◆ EXERCISE DIRECTIONS ◆
Using the material that follows, output exactly the lines from the one containing "Suivre sur X (Twitter)" through the one containing "チョコレートへの想いが高まるバレンタインシーズン", with both ends kept.

◆ PROVIDED RECORDS ◆
^^^^^^^^
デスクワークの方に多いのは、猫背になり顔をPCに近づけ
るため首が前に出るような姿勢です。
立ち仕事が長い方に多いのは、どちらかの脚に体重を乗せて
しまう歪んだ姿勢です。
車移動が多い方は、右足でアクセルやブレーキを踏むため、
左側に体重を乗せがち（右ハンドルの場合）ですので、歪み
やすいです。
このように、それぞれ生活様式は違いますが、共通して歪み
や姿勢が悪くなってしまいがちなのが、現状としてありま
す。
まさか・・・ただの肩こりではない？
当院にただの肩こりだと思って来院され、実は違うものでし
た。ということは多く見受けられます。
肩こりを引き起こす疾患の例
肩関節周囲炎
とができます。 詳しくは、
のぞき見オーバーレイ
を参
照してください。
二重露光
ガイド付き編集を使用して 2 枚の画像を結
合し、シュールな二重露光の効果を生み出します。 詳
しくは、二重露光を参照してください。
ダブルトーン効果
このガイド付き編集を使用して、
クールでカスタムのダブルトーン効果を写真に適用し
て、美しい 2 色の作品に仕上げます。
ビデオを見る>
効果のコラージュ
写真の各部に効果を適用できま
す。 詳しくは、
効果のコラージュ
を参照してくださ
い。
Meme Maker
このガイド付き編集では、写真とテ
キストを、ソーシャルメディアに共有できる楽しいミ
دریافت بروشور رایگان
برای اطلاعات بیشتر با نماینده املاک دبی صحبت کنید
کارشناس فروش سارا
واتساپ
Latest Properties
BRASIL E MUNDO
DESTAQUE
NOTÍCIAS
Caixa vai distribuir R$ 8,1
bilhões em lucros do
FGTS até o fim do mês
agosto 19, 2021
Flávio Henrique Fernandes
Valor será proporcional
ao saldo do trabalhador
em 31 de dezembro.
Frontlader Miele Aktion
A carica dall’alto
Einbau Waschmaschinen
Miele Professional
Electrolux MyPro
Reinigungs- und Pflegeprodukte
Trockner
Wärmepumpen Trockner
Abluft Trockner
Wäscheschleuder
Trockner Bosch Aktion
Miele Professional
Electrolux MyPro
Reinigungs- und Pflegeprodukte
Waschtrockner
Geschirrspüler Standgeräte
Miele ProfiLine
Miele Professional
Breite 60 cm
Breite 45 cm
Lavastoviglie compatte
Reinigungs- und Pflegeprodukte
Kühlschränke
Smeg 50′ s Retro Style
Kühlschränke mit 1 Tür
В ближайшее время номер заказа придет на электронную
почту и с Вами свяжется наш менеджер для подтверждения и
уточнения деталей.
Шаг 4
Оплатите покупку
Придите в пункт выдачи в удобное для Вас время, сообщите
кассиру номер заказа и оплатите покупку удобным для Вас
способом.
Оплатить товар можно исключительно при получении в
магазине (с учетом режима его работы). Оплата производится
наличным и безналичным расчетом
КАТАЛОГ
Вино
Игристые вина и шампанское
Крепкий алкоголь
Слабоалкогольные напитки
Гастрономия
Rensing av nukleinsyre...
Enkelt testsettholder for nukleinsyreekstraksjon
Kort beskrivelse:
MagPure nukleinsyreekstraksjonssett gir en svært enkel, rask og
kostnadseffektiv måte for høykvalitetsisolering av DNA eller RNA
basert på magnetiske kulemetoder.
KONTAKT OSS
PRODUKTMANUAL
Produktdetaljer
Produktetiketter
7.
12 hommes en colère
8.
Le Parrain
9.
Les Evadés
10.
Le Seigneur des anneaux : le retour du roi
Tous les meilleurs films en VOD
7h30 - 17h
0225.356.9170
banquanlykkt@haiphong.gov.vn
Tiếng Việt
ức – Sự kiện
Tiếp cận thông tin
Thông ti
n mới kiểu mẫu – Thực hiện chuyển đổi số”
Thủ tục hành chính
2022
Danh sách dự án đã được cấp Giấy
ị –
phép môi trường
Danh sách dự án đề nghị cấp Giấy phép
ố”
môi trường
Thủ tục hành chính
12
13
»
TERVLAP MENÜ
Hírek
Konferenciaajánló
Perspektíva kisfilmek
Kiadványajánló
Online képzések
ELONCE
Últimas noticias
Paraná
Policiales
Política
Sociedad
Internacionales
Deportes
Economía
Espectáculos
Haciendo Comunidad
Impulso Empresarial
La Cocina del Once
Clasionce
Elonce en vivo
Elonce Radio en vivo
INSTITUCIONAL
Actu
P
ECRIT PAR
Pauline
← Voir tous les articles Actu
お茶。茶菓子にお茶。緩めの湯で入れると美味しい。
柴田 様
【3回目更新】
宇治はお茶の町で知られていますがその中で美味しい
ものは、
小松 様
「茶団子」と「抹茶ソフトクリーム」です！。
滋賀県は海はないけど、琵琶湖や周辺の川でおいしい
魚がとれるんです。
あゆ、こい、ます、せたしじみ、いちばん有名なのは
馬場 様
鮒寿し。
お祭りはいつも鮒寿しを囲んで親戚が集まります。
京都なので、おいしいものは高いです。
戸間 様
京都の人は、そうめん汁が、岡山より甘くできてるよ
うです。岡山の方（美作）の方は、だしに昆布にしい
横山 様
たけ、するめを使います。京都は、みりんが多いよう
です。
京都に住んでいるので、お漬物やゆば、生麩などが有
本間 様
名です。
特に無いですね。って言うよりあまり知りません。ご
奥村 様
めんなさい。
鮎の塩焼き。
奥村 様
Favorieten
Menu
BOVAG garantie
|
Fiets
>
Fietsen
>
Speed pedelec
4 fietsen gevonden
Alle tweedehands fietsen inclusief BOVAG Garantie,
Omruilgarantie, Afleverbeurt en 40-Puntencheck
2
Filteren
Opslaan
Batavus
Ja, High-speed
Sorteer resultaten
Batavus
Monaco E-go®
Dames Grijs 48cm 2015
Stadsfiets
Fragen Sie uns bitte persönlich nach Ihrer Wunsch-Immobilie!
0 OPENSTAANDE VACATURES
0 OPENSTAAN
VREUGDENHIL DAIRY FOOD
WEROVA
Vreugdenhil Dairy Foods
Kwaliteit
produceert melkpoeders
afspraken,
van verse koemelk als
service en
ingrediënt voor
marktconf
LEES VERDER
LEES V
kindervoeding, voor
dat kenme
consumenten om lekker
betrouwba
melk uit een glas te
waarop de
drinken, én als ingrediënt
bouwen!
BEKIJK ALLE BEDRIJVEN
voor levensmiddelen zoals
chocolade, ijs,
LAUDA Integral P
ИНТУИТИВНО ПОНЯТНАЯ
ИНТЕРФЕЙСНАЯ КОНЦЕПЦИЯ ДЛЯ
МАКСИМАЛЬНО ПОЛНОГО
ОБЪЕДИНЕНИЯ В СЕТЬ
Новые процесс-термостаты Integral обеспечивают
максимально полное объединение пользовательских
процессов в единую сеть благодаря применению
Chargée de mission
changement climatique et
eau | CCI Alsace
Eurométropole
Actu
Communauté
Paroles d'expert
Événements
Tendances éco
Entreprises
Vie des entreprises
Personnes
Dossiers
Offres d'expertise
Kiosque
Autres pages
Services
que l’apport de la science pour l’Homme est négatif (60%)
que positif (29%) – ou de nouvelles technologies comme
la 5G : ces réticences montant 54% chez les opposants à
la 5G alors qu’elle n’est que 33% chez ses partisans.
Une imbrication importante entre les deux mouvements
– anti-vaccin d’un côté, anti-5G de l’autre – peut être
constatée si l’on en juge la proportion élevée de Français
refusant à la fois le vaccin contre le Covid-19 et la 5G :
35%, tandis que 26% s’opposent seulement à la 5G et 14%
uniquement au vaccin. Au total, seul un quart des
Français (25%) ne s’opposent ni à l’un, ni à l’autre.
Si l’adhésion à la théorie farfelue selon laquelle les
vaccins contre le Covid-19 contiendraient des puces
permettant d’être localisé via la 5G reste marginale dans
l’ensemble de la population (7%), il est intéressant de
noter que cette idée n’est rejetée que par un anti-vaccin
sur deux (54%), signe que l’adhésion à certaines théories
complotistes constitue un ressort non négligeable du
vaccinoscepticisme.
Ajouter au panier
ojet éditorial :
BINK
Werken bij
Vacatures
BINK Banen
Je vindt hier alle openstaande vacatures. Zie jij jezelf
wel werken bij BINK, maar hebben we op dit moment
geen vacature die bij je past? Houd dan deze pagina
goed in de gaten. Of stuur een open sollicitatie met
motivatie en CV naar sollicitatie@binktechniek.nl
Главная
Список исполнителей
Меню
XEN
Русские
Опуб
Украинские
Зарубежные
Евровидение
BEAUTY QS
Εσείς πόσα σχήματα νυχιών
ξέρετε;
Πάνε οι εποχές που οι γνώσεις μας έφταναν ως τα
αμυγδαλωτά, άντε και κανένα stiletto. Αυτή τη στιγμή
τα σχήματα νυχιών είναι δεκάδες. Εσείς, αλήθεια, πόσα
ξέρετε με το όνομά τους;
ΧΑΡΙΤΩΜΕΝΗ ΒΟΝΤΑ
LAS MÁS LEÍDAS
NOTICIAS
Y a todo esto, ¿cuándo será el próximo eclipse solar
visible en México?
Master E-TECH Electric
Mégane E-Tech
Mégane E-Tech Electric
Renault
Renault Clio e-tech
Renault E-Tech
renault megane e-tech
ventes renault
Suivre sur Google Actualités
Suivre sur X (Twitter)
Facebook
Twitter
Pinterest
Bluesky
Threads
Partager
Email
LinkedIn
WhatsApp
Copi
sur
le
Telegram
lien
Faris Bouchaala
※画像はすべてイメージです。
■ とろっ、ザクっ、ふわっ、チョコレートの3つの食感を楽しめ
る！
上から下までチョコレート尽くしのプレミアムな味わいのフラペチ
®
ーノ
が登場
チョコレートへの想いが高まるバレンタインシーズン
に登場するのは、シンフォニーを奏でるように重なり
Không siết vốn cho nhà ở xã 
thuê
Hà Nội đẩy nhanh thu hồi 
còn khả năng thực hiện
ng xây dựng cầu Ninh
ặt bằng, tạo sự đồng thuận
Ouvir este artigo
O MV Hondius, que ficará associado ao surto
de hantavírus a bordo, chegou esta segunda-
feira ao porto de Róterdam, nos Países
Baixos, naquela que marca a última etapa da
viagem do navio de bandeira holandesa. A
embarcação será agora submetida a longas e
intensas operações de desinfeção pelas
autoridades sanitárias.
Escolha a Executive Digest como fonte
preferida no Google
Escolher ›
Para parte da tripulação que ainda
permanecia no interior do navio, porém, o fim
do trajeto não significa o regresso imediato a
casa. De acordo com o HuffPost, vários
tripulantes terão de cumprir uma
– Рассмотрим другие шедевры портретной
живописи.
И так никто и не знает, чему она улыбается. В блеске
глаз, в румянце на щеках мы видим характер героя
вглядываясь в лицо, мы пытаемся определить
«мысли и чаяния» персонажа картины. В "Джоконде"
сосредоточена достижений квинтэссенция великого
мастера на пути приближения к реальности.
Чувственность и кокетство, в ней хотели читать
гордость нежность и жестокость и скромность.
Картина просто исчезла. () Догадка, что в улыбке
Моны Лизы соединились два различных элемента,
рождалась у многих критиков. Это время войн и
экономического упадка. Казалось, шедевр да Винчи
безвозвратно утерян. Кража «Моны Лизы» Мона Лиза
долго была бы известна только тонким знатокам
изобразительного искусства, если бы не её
^^^^^^^^
◆ YOUR SOLUTION ◆
Suivre sur X (Twitter)
Facebook
Twitter
Pinterest
Bluesky
Threads
Partager
Email
LinkedIn
WhatsApp
Copi
sur
le
Telegram
lien
Faris Bouchaala
※画像はすべてイメージです。
■ とろっ、ザクっ、ふわっ、チョコレートの3つの食感を楽しめ
る！
上から下までチョコレート尽くしのプレミアムな味わいのフラペチ
®
ーノ
が登場
チョコレートへの想いが高まるバレンタインシーズン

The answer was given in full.